Başbakan Yardımcısı Bülent Arınç’a yönelik suikast iddiası soruşturması kapsamında Ankara’daki Seferberlik Tetkik Kurulu’nda başlatılan aramada, Binbaşı İ.G’nin bilgisayarında 30’a yakın ismi içeren şifreleri bir belge bulundu. Taraf‘a konuşan polis kaynakları, isimlerin kodlanmasının, takipteki kişilerin deşifre olmaması amacıyla başvurulmuş bir yöntem olabileceğini dile getirdiler.

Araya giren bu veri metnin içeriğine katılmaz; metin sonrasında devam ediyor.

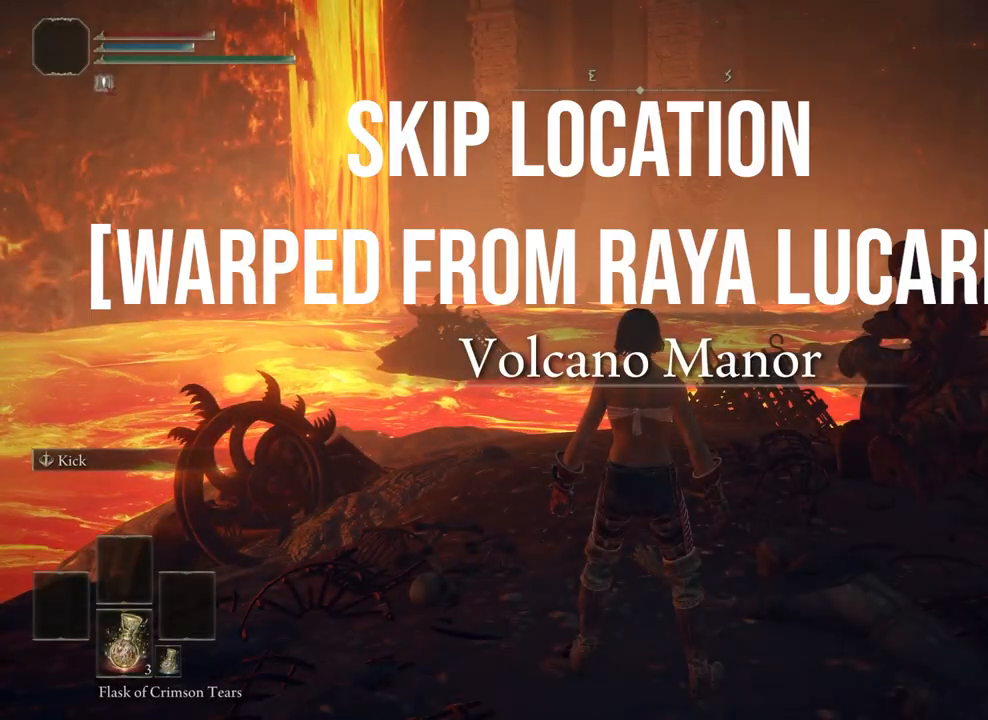
{"buttons": [], "left_stick": "center", "right_stick": "center", "events": []}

Emekli Yargıtay Savcısı Ahmet Gündel de, resmi bir kurumda tutulan bir belgenin kodlanmasının, söz konusu belgeyi ‘dikkat çekici’ kıldığını kaydetti.

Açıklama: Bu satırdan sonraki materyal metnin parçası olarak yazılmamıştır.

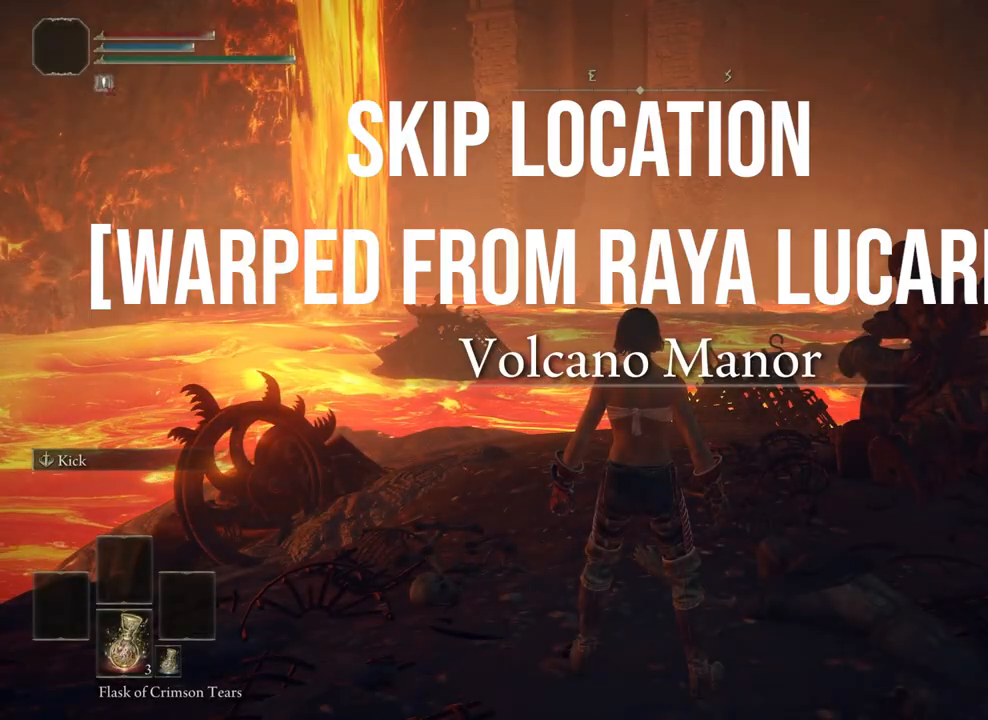
{"buttons": ["CIRCLE"], "left_stick": "up", "right_stick": "center", "events": [[133, "left_stick", "up"], [167, "CIRCLE", "down"]]}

Başbakan Yardımcısı Bülent Arınç’ın Çukurambar’daki evinin önünde polis ekiplerince yakalanan ve haklarında adli soruşturma başlatılan subaylarla birlikte mahkemeye sevk edilen askeri personelin ev ve işyerlerinde aramalar yapılmıştı. Edinilen bilgiye göre; bilgisayar ana belleklerinde, Seferberlik Bölge Başkanlığı binası içinde ‘imaj alma’ işlemi yapıldı. Bilgisayar ana belleklerinde işleme başlanan tarihten itibaren yapılan her türlü işlemin görülebilmesini sağlayan ve ‘röntgen çekme’ olarak tanımlanan bu uygulama sonrasında kopyalanan ana bellekler, incelenmesi için Terörle Mücadele Şubesi’ndeki bilişim uzmanlarına ulaştırıldı. Yapılan incelemelerde, Arınç’ın evi önünde yakalanan Binbaşı İ.G’ye ait bilgisayarda 30’a yakın kişinin isminin kodlandığı bir belgeye ulaşıldı.
Liste incelemeye alındı
Geçmişte hazırlanan ancak silinen bu liste üzerinde Savcı Mustafa Bilgili’nin talimatıyla yeniden inceleme başlatıldı. İsim listesinin şifreli olarak yazıldığı, listedeki isimlerin karşısında sivil ya da asker olup olmadığı, görevlerinin ne olduğunun net olarak belirtilmediği, ancak şifreler nedeniyle dikkat çektiği belirtildi.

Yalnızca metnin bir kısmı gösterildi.